• [Goal] Rewrite each of the rows below, changing "common name" to "vernacular name" wherever it occurs and leaving all other text unchanged.
═══ Extracted records ═══
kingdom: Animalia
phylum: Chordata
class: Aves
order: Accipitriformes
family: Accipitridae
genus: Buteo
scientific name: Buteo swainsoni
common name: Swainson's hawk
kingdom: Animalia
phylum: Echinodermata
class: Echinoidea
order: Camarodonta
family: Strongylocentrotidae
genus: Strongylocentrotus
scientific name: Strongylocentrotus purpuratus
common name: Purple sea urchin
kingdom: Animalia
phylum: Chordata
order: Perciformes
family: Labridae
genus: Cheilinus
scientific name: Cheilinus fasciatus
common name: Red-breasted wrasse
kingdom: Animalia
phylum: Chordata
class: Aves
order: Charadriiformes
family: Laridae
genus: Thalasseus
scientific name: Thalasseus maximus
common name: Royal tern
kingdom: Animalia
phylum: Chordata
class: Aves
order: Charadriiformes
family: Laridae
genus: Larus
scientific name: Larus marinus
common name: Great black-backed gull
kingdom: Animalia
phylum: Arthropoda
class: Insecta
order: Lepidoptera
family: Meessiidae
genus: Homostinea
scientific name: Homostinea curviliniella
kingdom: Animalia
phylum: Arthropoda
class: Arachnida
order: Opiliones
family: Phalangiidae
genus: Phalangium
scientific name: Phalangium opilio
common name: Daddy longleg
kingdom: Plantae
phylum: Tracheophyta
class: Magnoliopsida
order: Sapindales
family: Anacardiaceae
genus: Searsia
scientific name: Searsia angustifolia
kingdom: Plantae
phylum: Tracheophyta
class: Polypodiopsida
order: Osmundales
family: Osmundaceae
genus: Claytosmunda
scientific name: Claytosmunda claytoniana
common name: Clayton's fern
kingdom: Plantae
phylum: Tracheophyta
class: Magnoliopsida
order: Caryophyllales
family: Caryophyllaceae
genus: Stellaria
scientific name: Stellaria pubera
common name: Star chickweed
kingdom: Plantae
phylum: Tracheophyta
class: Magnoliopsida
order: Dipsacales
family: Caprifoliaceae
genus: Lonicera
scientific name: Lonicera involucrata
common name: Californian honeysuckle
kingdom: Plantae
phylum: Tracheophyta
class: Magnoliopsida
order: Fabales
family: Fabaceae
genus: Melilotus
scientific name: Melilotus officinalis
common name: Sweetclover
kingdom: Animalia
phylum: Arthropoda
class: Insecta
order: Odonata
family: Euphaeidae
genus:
═══
• [Completed exercise]
kingdom: Animalia
phylum: Chordata
class: Aves
order: Accipitriformes
family: Accipitridae
genus: Buteo
scientific name: Buteo swainsoni
vernacular name: Swainson's hawk
kingdom: Animalia
phylum: Echinodermata
class: Echinoidea
order: Camarodonta
family: Strongylocentrotidae
genus: Strongylocentrotus
scientific name: Strongylocentrotus purpuratus
vernacular name: Purple sea urchin
kingdom: Animalia
phylum: Chordata
order: Perciformes
family: Labridae
genus: Cheilinus
scientific name: Cheilinus fasciatus
vernacular name: Red-breasted wrasse
kingdom: Animalia
phylum: Chordata
class: Aves
order: Charadriiformes
family: Laridae
genus: Thalasseus
scientific name: Thalasseus maximus
vernacular name: Royal tern
kingdom: Animalia
phylum: Chordata
class: Aves
order: Charadriiformes
family: Laridae
genus: Larus
scientific name: Larus marinus
vernacular name: Great black-backed gull
kingdom: Animalia
phylum: Arthropoda
class: Insecta
order: Lepidoptera
family: Meessiidae
genus: Homostinea
scientific name: Homostinea curviliniella
kingdom: Animalia
phylum: Arthropoda
class: Arachnida
order: Opiliones
family: Phalangiidae
genus: Phalangium
scientific name: Phalangium opilio
vernacular name: Daddy longleg
kingdom: Plantae
phylum: Tracheophyta
class: Magnoliopsida
order: Sapindales
family: Anacardiaceae
genus: Searsia
scientific name: Searsia angustifolia
kingdom: Plantae
phylum: Tracheophyta
class: Polypodiopsida
order: Osmundales
family: Osmundaceae
genus: Claytosmunda
scientific name: Claytosmunda claytoniana
vernacular name: Clayton's fern
kingdom: Plantae
phylum: Tracheophyta
class: Magnoliopsida
order: Caryophyllales
family: Caryophyllaceae
genus: Stellaria
scientific name: Stellaria pubera
vernacular name: Star chickweed
kingdom: Plantae
phylum: Tracheophyta
class: Magnoliopsida
order: Dipsacales
family: Caprifoliaceae
genus: Lonicera
scientific name: Lonicera involucrata
vernacular name: Californian honeysuckle
kingdom: Plantae
phylum: Tracheophyta
class: Magnoliopsida
order: Fabales
family: Fabaceae
genus: Melilotus
scientific name: Melilotus officinalis
vernacular name: Sweetclover
kingdom: Animalia
phylum: Arthropoda
class: Insecta
order: Odonata
family: Euphaeidae
genus:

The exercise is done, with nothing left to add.